どこから聞こえているのか分からないため、相手の正体も確定できない。けど何故か私には声の主が円堂君だという自信があった。今この場にいる円堂君とは別の、本物、というにはおかしいけれど、私が大好きな円堂君が私を呼んでいる気がした。
静かに目を閉じて、ゆっくりと目を開ける。

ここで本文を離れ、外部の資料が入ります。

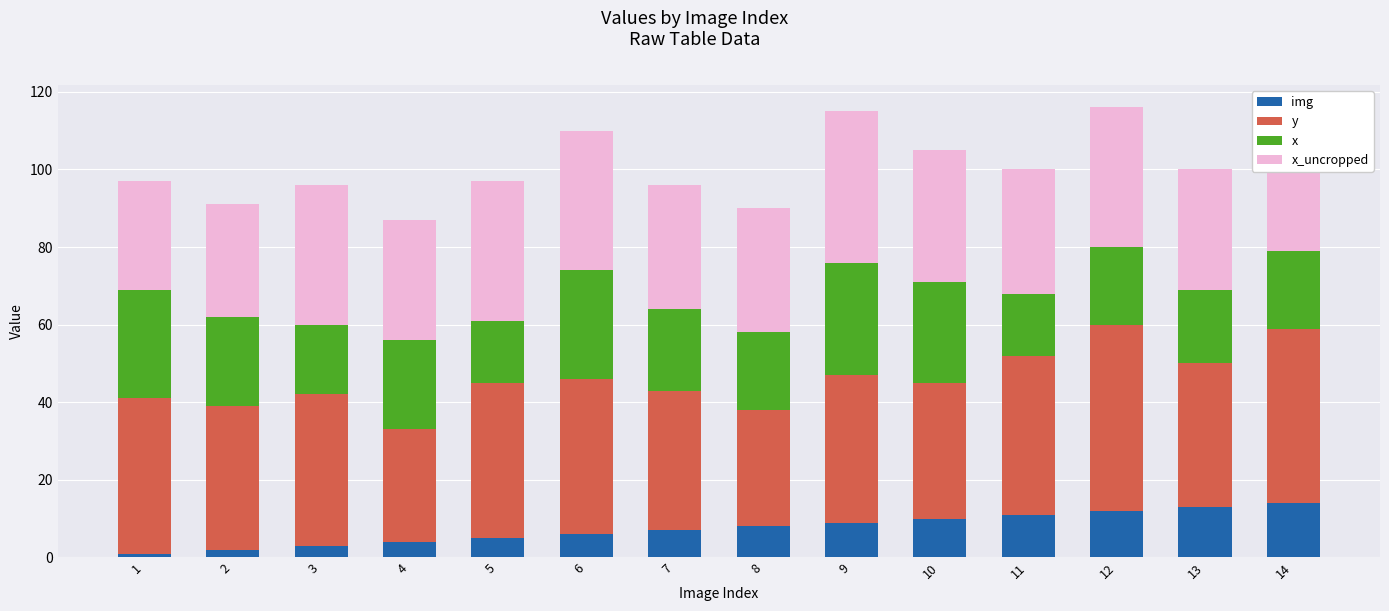

Where does the x_uncropped series first go above 32?

3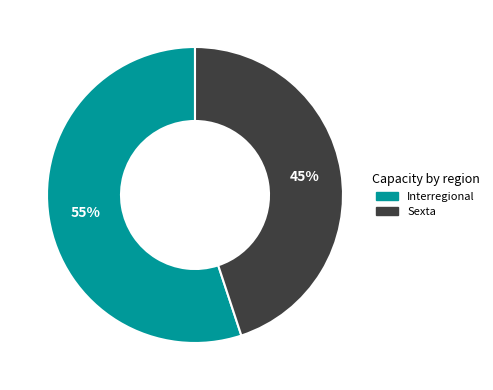

Does Sexta account for over 50% of the chart?

No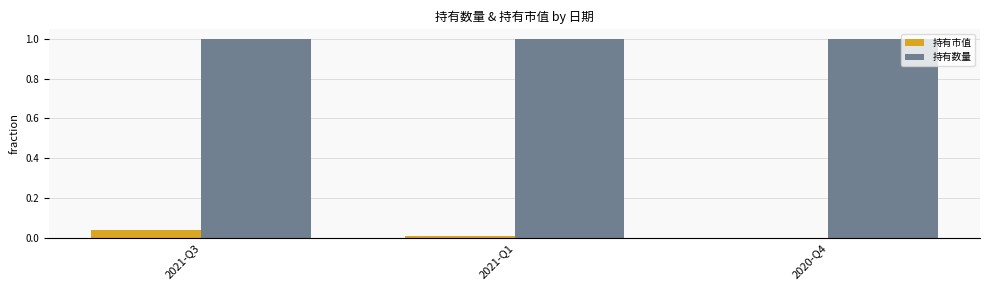

True or false: 持有市值 has a value of 0.0 at 2020-Q4.

True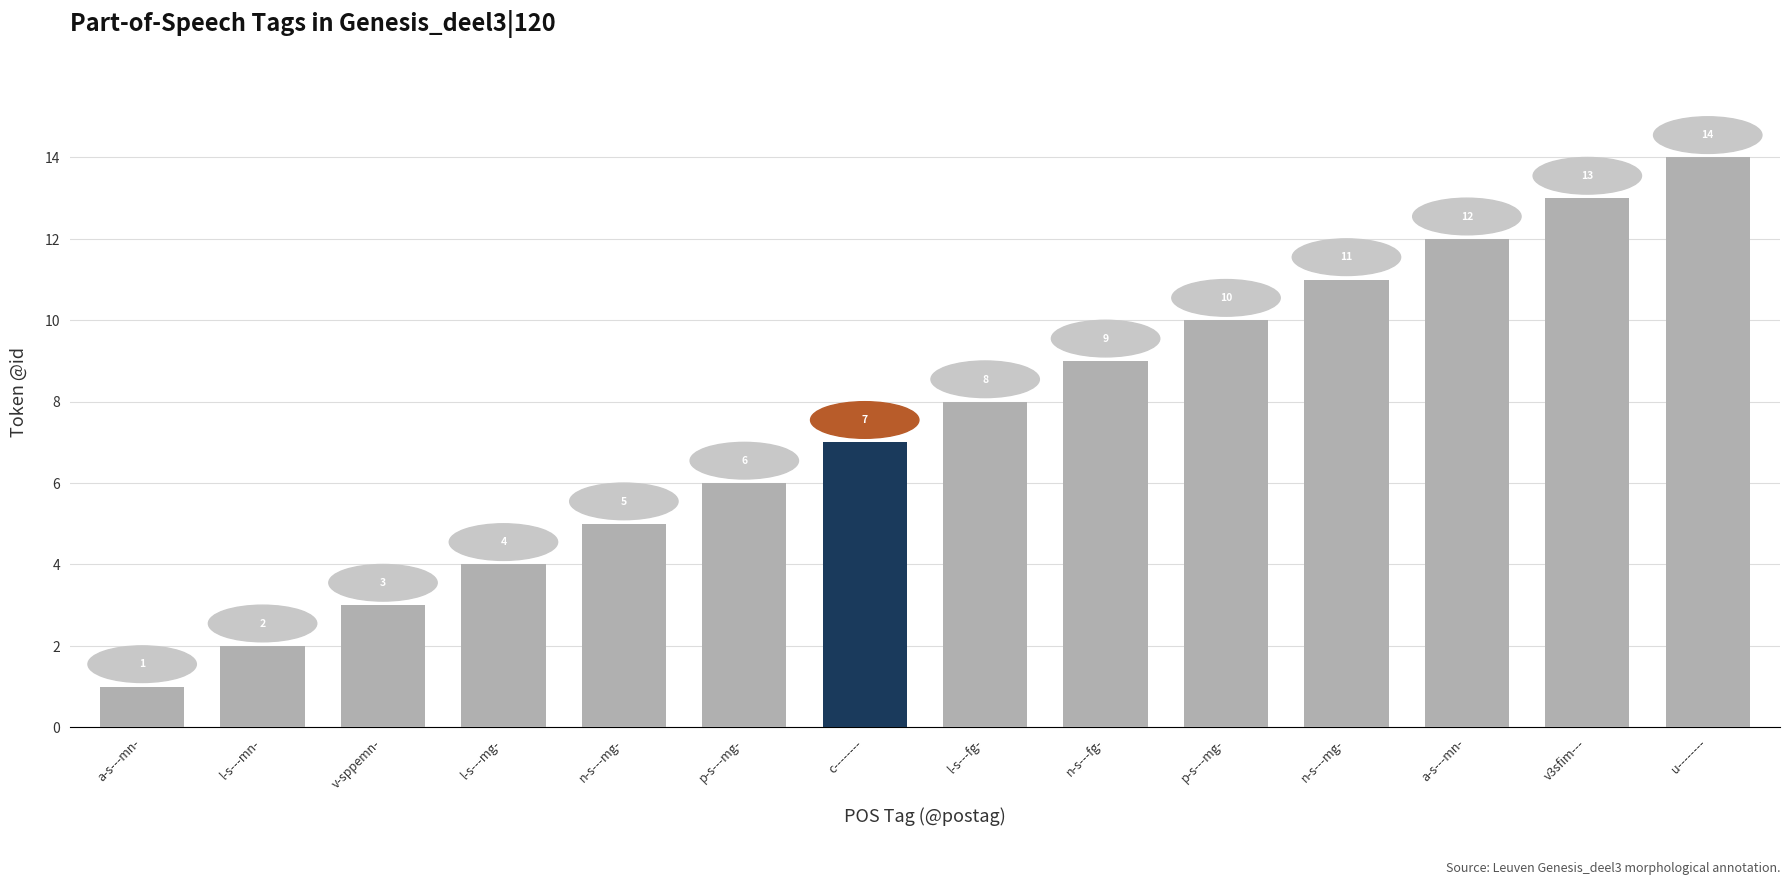

At which category does the chart reach its minimum across all series?

a-s---mn-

そこには、私の大好きな、温かい太陽のような笑顔を浮かべた円堂君がいた。

「…円堂君?」
「秋、大丈夫か?突然倒れるからビックリしたぞ」
「倒れた…?」
「覚えてないのか?秋、倒れた後すごいうなされ始めてさ…心配したんだからな」

円堂君が言うには、私は熱がある体で無理をして倒れたそうだ。倒れた後円堂君が寝室まで運んでくれて、看病をしてくれたんだけど、すごいうなされようでとても心配してくれたようだった。
その話を聞いて、私は初めて円堂君と夏未さんの結婚式が夢の中での出来事であったことに気づいた。夢の中でもかなり苦しめられたけど、現実でもかなり苦しんでいたらしい。けど夢と分かって、嬉しさと安心で涙がこぼれそうになった。涙を瞳いっぱいにためる私を見て円堂君はあわてる。

「ど、どこか痛いのか?!それとも気持ち悪いとか?!」
「違うの…!あのね、安心したの」
「安心?」
「うん…。さっきね、円堂君が私以外のところに行っちゃう夢を見たわ。私じゃない子の横で幸せそうに笑う円堂君を見てるの、とても辛かった…。だから、今こうして傍に居ることが嘘みたいで、でも嬉しくて」

上手く言葉に出来ない私に円堂君は笑って抱きしめてくれた。そして優しくささやいてくれる。「俺はずっとそばに居る」その言葉が私の心にじんと響いて、離れない。円堂君のそのたった一言でこんなにも安心できる。
私は円堂君の背中にそっと腕を回して、胸元に頬を寄せた。すると円堂君は私の額にそっと口付けを落とした。